Il a de jolis cheveux se dit-elle doctement, un soupçon de ressentiment amer au bord des cils. Ce qu’elle veut c’est le bonheur de sa famille, l’éclat de l’ambition qui fait frissonner leurs membres et si pour ça elle doit épouser Orion Campbell, elle sacrifie volontiers ses aspirations plus sentimentales sur l’autel des grandeurs. « Tutututu… n’inversons pas les rôles ici, Orion. Ceci est ma question ne croyez-vous pas ? » Elle se fend d’un petit sourire qui se veut angélique. « Vous ne m’avez pas vraiment demandé ce que je ferai cette année. Un bon fiancé l’aurait fait mais je crois que nous nous accorderons vous et moi à l’idée que bon, vous ne l’êtes décidément pas. » Ni fiancé non plus. Elle s’abstient de le dire pourtant, roule l’affront sur sa langue comme un poison inévitable. « Vous avez décidé de me donner le mauvais rôle, je me trompe ? Pauvre Orion.» L’ivoire se découvre, l’ironie limpide au bout des quenottes. Pauvre Orion. Toujours la victime. Avec ses jolis vêtements, ses études payées par ses parents et son appartement probablement bien pourvu.
Pauvre petit Orion. Sa famille est si méchante avec lui.
« On contrôle ce que l’on veut bien se donner la peine de contrôler. Je pensais que vous le saviez. » Elle lui refuse dans une obstination légère, un sourire railleur au coin des yeux, le tutoiement afin de mieux graver une distance dont il est le seul responsable après tout. Elle le lui signifie de façon net qu’elle n’a que faire de son affection ou de son bon vouloir. Il a toujours été trop gâté de toute manière. Elle veut du respect et sa main. Ce n’est pas si compliqué, non ? Il était épuisant à se montrer récalcitrant comme ça !
Elle le préfère agité se rend-t-elle compte, que cette mascarade de froideur. « Cessez votre manège avant que l’envie de vous gifler me prenne trop au dépourvu. » murmure-t-elle les joues colorés du rose des défaites à venir. Elle lui en veut subitement, de l’obliger à venir jusqu’ici, de la contraindre à lui rappeler à ses devoirs. Ce n’est pas ce que font les fiancées d’ordinaire, elles nagent en plein bonheur, s’occupent à choisir des robes, à scintiller en société, à agiter leurs doigts serties de diamant…
Elle aurait aimé elle aussi avoir quelques semaines de gloire, quelques jours…
Athéna se redresse, le visage se lève, plein d’un défi souterrain. Il est charmant quand il ne parle pas. Il est d’une famille prestigieuse. Il faut savoir faire des concessions. Si ce n’est pour elle alors pour ses parents. Lui évidemment, c’est un homme, il n’est pas habitué à en faire. Il pense que tout est à sa guise et le sera toujours. Puisqu’il ne veut pas, au diable les conséquences pour tout le monde autour, n’est-ce pas ? Elle est injuste - bien sûr qu’elle l’est. Elle ne sait pas ce qu’il s’est joué derrière les hautes portes en marbre des Campbell, ce qu’il se joue encore. Elle ne devine pas les tourments et les mauvais traitements. Il ne lui en a jamais parlé.
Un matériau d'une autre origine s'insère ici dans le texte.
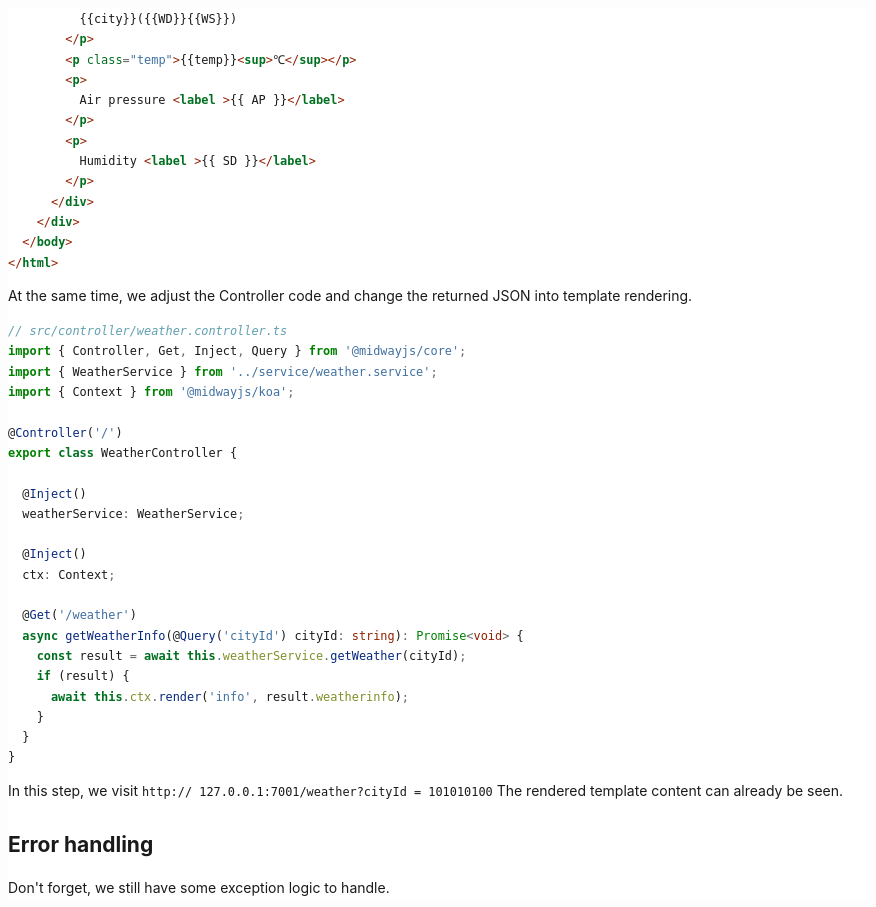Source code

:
 ```html
          {{city}}({{WD}}{{WS}})
        </p>
        <p class="temp">{{temp}}<sup>℃</sup></p>
        <p>
          Air pressure <label >{{ AP }}</label>
        </p>
        <p>
          Humidity <label >{{ SD }}</label>
        </p>
      </div>
    </div>
  </body>
</html>

```

At the same time, we adjust the Controller code and change the returned JSON into template rendering.

```typescript
// src/controller/weather.controller.ts
import { Controller, Get, Inject, Query } from '@midwayjs/core';
import { WeatherService } from '../service/weather.service';
import { Context } from '@midwayjs/koa';

@Controller('/')
export class WeatherController {

  @Inject()
  weatherService: WeatherService;

  @Inject()
  ctx: Context;

  @Get('/weather')
  async getWeatherInfo(@Query('cityId') cityId: string): Promise<void> {
    const result = await this.weatherService.getWeather(cityId);
    if (result) {
      await this.ctx.render('info', result.weatherinfo);
    }
  }
}
```

In this step, we visit `http:// 127.0.0.1:7001/weather?cityId = 101010100` The rendered template content can already be seen.



## Error handling

Don't forget, we still have some exception logic to handle.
Le gouffre s’étend entre eux, fait de ténèbres et de non-dits, la boue trop lourde pour leurs corps trop jeunes.
« Le thé est divin par ici et j'ai pu faire quelques boutiques, je vous remercie pour l'escapade, mais nous rentrons Orion. New York, San Diego… comme vous préférez. Mais nous rentrons. » Il y a de la maladresse dans son ordre, une accès de fierté qui tremble. Peu importe. Elle serre les poings le long de sa robe et le dévore d’un regard sans équivoque.